§ **WHAT IS NEEDED**: Pictures in the data should be dropped; transcribe exactly the lines from the one that has "American Public Works Association —" through the one that has "Cover page of".

§ **DATA TO USE**:
···
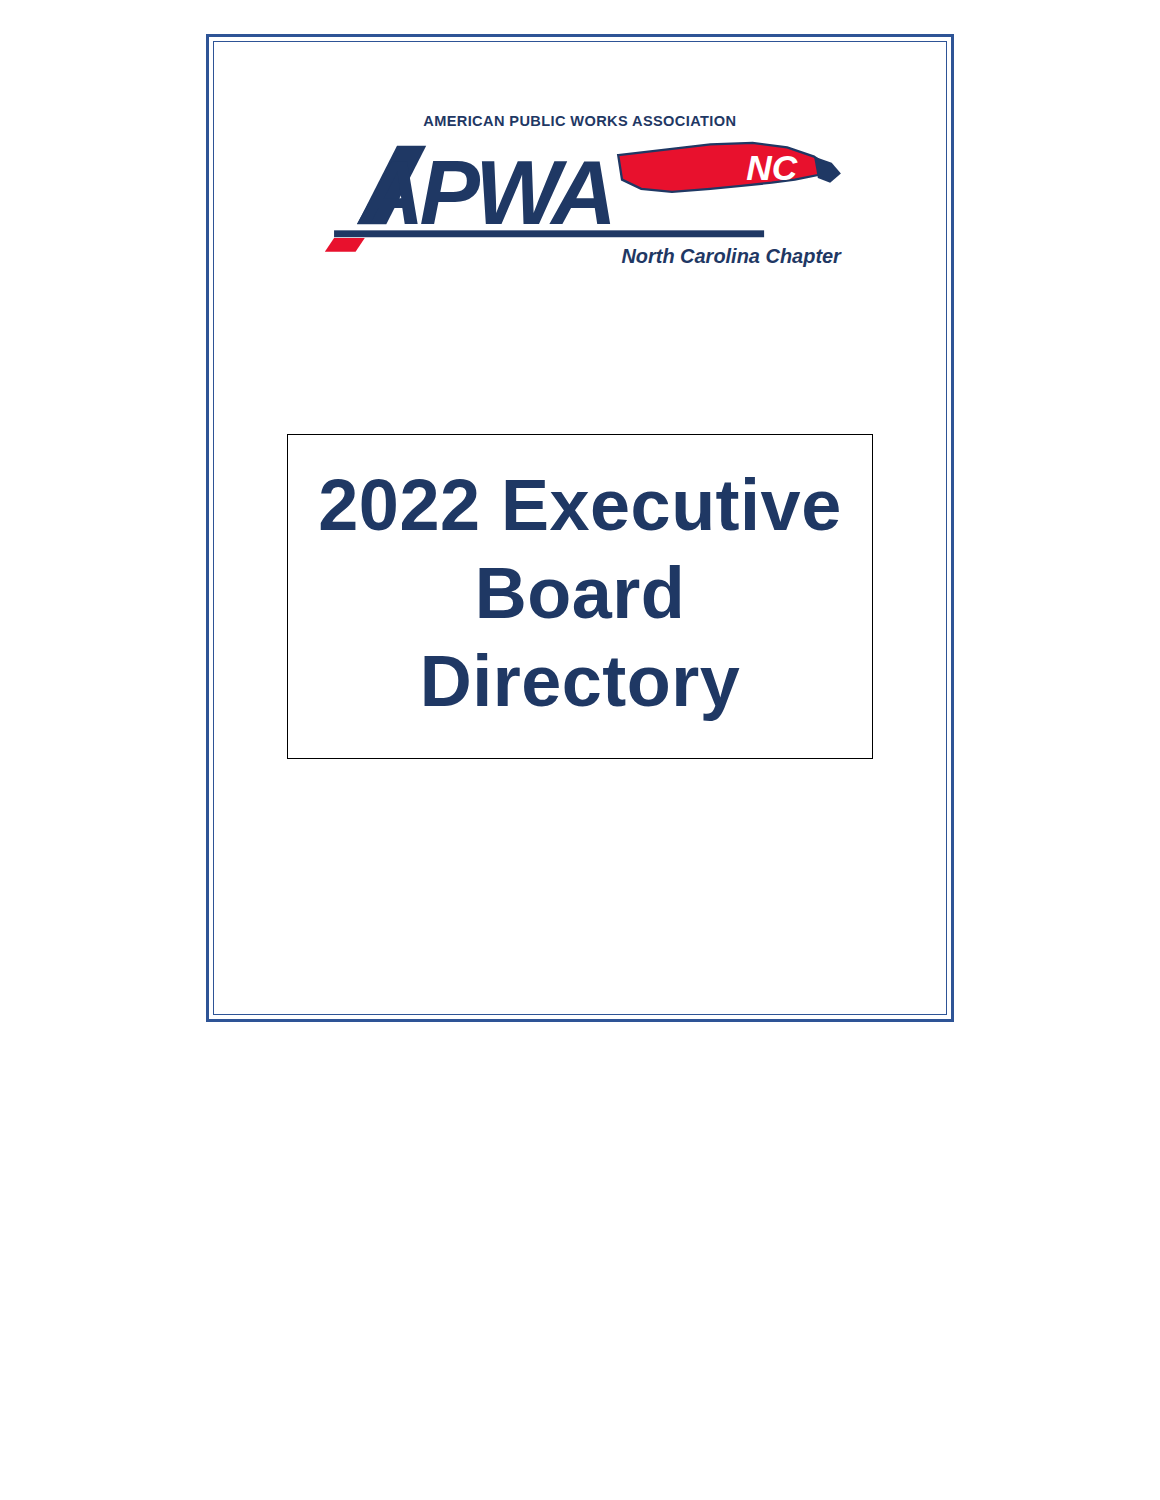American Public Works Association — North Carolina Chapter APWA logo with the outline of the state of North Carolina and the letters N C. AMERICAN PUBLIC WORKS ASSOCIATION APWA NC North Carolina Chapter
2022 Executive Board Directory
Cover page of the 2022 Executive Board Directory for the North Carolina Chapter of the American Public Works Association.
···
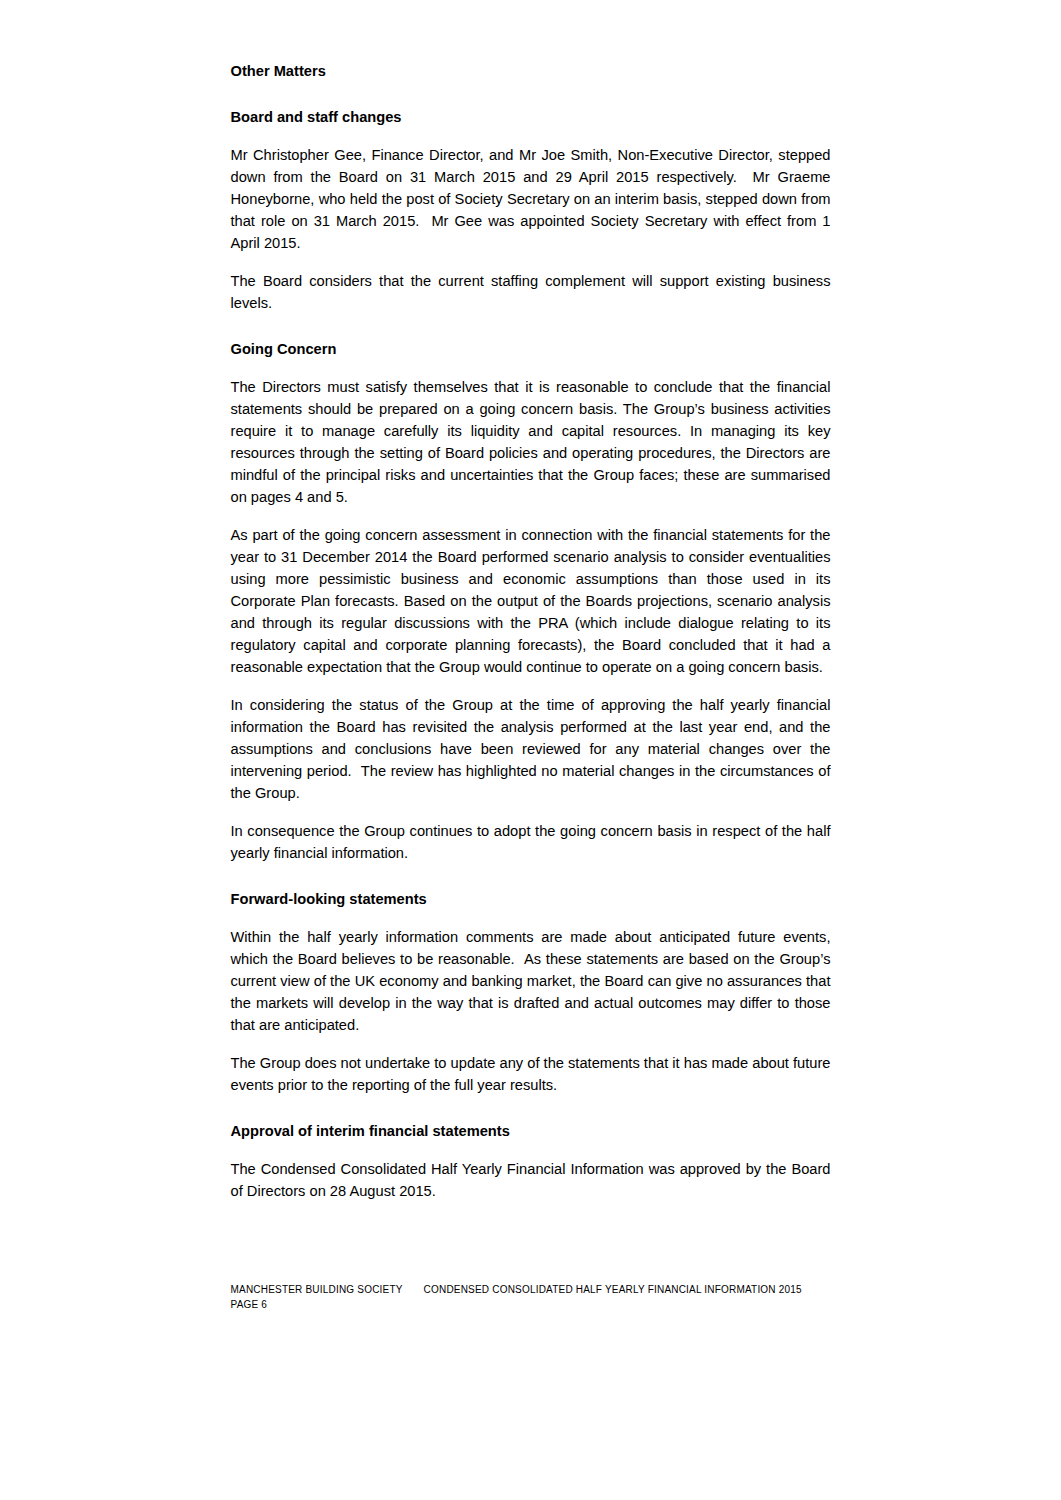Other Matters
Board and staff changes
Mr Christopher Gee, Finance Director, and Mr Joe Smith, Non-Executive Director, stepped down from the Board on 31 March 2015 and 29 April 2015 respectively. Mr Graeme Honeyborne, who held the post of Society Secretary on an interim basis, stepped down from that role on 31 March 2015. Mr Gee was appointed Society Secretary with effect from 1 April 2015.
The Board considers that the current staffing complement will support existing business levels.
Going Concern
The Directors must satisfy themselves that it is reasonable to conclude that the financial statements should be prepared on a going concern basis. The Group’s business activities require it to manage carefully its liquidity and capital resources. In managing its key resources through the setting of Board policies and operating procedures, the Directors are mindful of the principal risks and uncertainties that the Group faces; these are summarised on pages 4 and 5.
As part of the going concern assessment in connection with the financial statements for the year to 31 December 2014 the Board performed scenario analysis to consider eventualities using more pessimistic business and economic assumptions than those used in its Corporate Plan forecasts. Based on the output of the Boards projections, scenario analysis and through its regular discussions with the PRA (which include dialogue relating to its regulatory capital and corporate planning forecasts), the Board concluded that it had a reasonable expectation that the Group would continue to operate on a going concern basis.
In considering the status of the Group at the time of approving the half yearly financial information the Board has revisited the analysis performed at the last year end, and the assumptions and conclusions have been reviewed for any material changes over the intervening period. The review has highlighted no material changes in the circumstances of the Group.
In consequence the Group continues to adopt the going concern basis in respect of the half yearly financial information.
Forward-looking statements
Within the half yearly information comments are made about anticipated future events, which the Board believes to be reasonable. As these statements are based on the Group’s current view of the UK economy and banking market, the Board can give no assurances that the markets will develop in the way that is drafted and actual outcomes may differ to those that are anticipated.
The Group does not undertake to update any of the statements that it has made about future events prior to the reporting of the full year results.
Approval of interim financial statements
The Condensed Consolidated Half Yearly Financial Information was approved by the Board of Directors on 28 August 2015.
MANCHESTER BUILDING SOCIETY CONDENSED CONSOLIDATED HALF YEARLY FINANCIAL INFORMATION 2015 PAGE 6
···
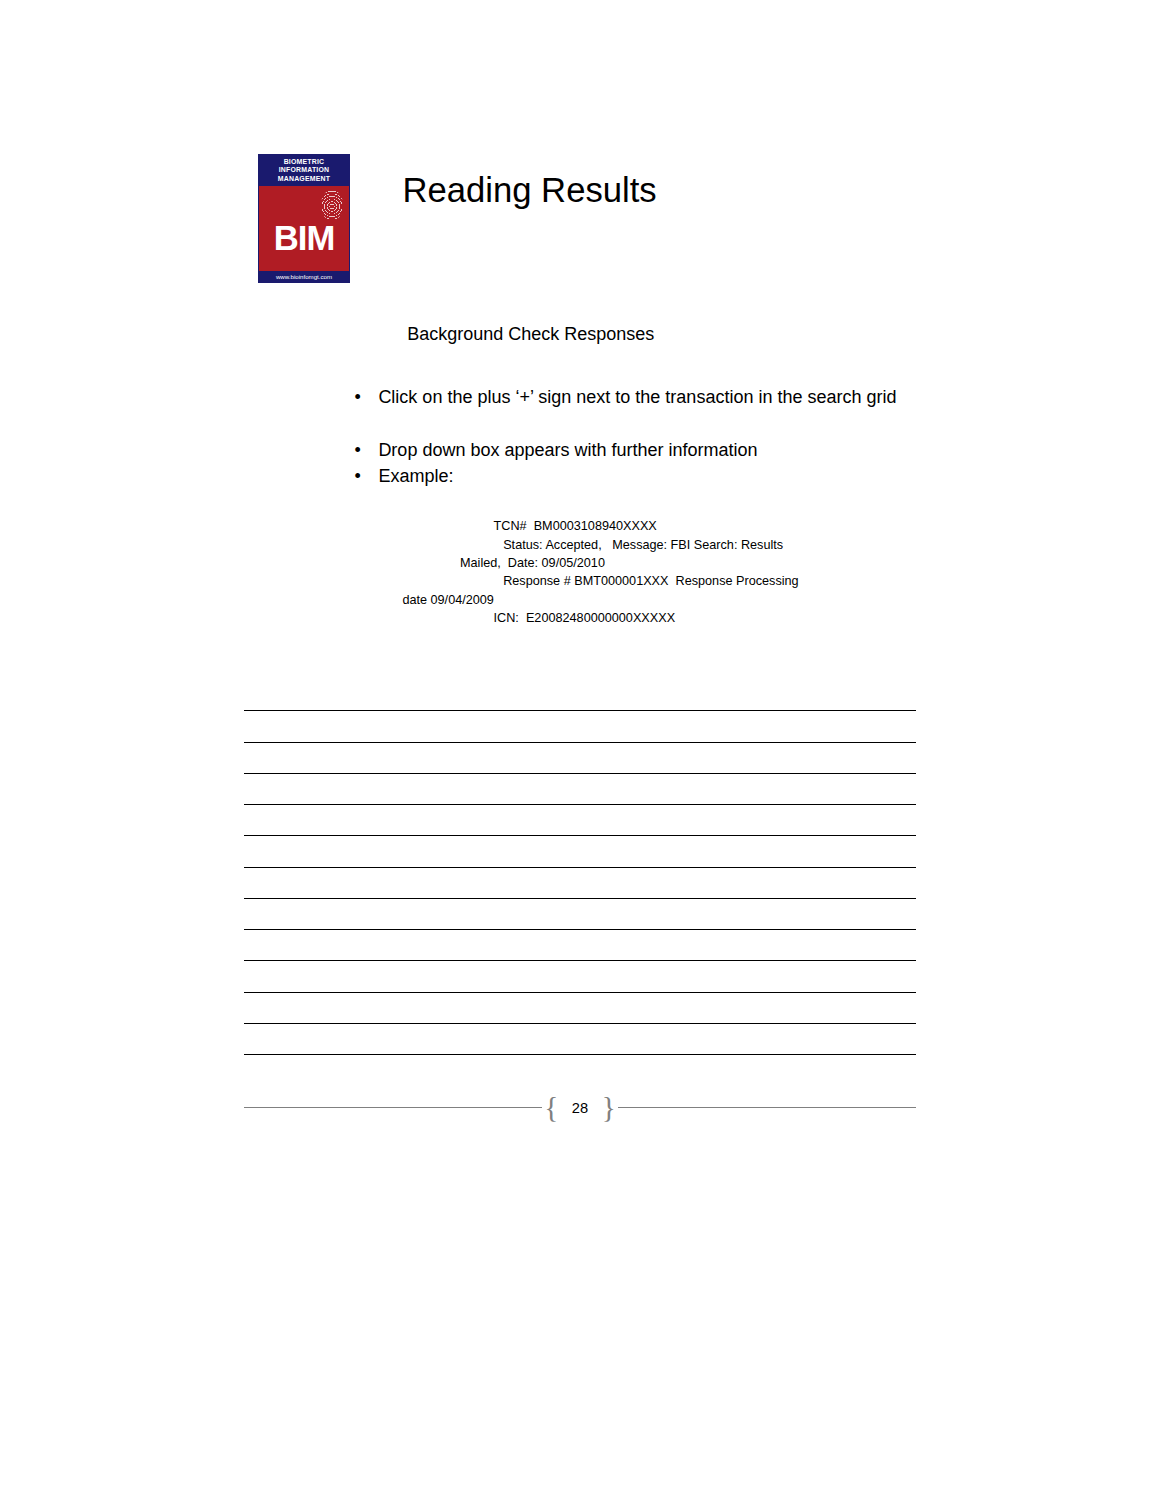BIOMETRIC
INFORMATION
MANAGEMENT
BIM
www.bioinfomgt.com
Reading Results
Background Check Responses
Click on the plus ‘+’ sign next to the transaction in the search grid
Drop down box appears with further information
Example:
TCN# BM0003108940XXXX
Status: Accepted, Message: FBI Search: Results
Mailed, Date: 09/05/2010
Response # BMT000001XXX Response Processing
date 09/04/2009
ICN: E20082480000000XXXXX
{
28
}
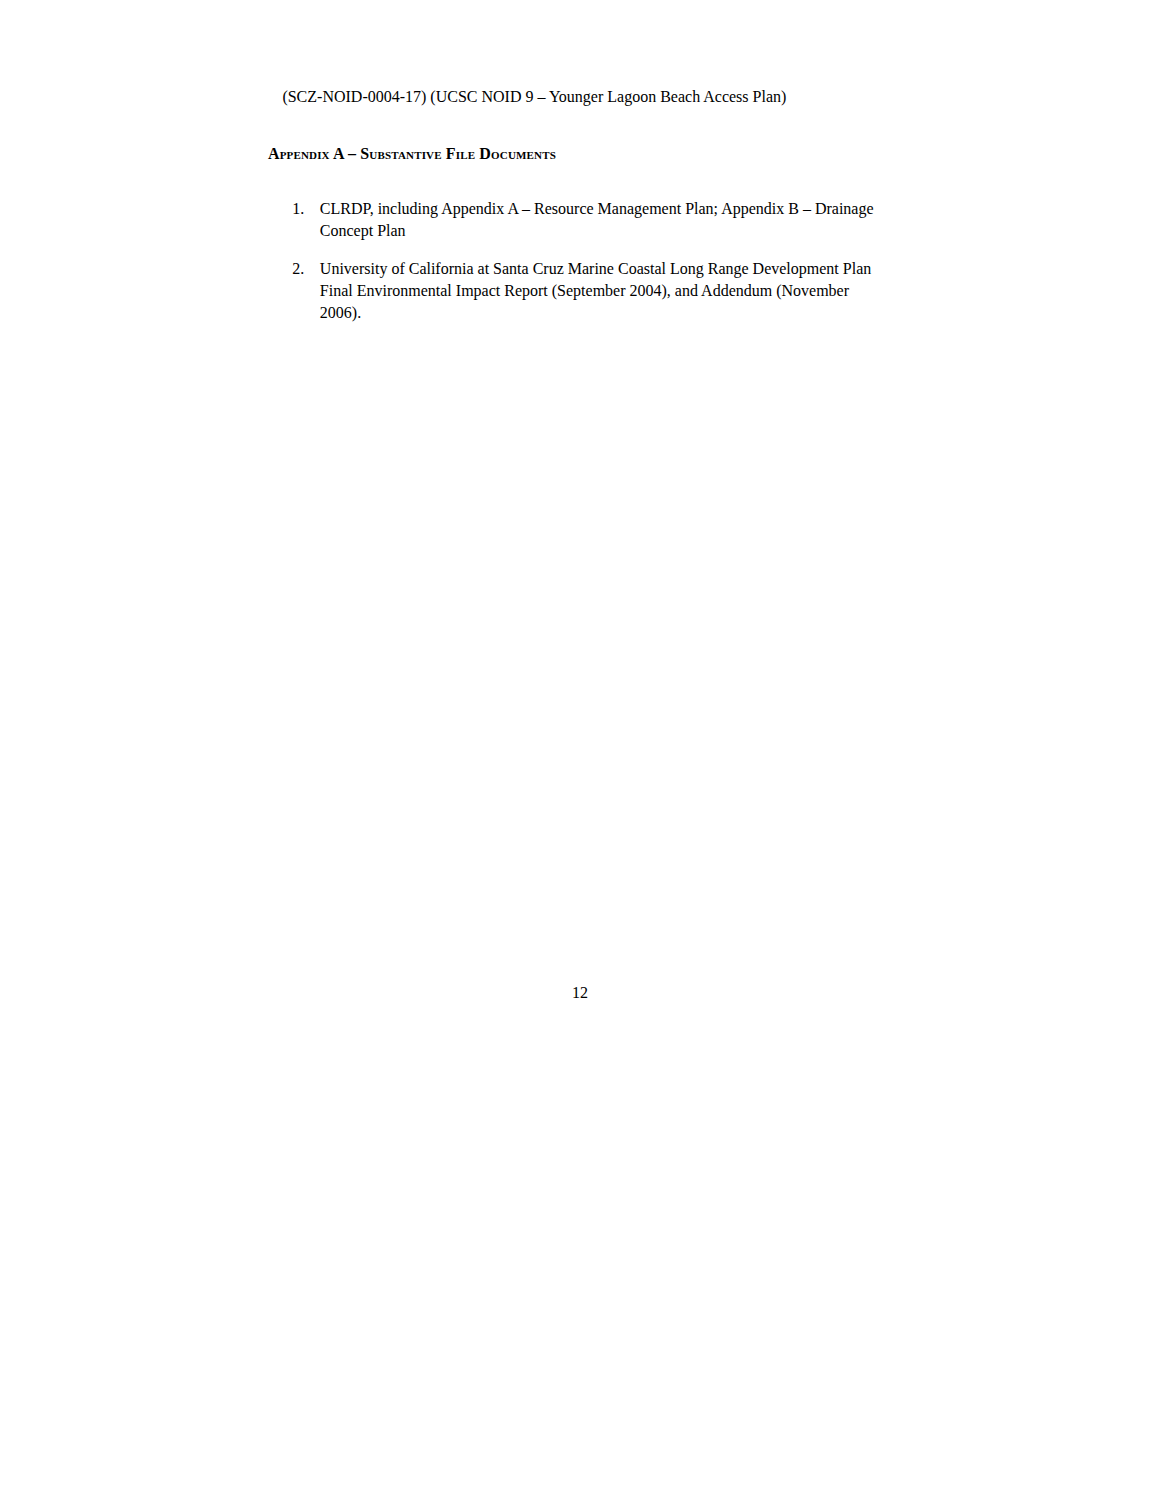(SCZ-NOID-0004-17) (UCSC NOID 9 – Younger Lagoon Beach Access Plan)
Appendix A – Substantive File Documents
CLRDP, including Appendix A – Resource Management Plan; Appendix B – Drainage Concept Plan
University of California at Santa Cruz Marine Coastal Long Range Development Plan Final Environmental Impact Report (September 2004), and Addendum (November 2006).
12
···
§ **TASK OUTPUT**:
American Public Works Association — North Carolina Chapter APWA logo with the outline of the state of North Carolina and the letters N C. AMERICAN PUBLIC WORKS ASSOCIATION APWA NC North Carolina Chapter
2022 Executive Board Directory
Cover page of the 2022 Executive Board Directory for the North Carolina Chapter of the American Public Works Association.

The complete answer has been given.